Emirate als „Telegraph“-Eigentümer verhindert

Als Meisterstreich kann nun die Übernahme des „Telegraph“ gelten. Die 1855 gegründete Tageszeitung, die wegen ihrer einflussreichen Stellung als Hauszeitung der Tories auch den Spitznamen „Tory-Graph“ trägt, gehörte bis vor zwei Jahren den greisen Barclay-Brüdern, zwei Milliardären, die aber wegen Überschuldung die Kontrolle verloren.
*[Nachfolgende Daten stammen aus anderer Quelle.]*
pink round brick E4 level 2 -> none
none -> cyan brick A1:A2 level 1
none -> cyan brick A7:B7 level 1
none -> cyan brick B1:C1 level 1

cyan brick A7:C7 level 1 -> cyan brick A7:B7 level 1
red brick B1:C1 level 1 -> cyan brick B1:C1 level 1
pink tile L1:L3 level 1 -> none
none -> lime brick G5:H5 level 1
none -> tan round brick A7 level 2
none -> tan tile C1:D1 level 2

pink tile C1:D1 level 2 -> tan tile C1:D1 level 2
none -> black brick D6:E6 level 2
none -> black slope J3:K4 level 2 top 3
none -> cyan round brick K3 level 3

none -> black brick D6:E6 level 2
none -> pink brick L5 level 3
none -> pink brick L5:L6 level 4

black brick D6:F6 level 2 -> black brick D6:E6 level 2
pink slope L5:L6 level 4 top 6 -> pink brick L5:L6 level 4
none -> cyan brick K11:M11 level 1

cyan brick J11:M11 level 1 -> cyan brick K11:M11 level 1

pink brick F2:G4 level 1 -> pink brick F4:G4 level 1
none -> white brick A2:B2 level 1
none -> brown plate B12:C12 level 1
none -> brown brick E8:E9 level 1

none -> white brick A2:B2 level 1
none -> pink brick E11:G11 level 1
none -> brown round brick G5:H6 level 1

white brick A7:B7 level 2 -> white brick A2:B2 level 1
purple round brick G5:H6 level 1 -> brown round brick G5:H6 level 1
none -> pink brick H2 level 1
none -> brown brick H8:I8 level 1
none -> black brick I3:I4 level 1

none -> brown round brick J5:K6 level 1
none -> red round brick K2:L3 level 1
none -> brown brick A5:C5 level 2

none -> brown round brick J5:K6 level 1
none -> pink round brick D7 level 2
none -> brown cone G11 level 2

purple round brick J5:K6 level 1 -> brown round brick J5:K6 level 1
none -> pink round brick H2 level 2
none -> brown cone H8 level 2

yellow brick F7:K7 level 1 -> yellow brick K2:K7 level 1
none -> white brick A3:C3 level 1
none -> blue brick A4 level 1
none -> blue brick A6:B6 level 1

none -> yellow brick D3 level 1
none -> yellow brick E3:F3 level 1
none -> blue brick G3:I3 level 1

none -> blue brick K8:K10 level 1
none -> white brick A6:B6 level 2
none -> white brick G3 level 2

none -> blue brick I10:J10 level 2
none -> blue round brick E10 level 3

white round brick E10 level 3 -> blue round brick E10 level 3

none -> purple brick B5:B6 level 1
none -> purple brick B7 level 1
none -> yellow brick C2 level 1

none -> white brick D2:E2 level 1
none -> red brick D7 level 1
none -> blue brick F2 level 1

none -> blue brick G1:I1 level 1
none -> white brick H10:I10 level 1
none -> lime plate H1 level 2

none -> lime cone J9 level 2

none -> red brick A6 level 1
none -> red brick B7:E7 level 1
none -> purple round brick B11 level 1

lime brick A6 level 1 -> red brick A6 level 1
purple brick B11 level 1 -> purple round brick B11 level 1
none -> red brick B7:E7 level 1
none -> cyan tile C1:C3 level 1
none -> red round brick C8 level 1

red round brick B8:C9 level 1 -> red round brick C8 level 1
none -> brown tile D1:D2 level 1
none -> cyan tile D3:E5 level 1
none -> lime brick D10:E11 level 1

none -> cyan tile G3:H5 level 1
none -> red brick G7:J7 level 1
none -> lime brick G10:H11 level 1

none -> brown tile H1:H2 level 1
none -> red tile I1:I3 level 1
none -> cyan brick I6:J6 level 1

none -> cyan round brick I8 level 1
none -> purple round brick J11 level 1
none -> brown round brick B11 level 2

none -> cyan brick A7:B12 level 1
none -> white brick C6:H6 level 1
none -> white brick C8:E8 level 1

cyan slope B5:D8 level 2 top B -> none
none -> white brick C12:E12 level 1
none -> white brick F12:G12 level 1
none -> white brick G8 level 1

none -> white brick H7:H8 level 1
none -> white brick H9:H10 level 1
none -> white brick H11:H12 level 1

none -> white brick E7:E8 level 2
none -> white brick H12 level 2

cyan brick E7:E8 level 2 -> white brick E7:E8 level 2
Eine Investmentgesellschaft namens Redbird IMI wollte den „Telegraph“ in ihrer Regie führen, doch weil hinter diesem Vehikel Scheich Mansour bin Zayed bin Sultan Al Nahyan, der Vizepräsident der Vereinigten Arabischen Emirate, stand, blockierte die damalige Tory-Regierung den Kauf. Der „Telegraph“ hat selbst mächtig Stimmung gemacht wegen eines drohenden Verlusts seiner Pressefreiheit bei einer Übernahme durch arabische Scheichs.

Wie ein weißer Ritter kam dann, wundersam, Lord Rothermeres DMGT und schnappte sich das publizistische Filetstück. Wie sehr das Ganze eingefädelt war – eine „Intrige“ –, ist umstritten. Unklar ist auch noch, wie der DMGT die halbe Milliarde Pfund für die Übernahme auftreiben wird. Kulturministerin Nandy hat der Verlagsgruppe eine Frist bis Mitte Dezember gesetzt, damit sie ihr Angebot formalisiert.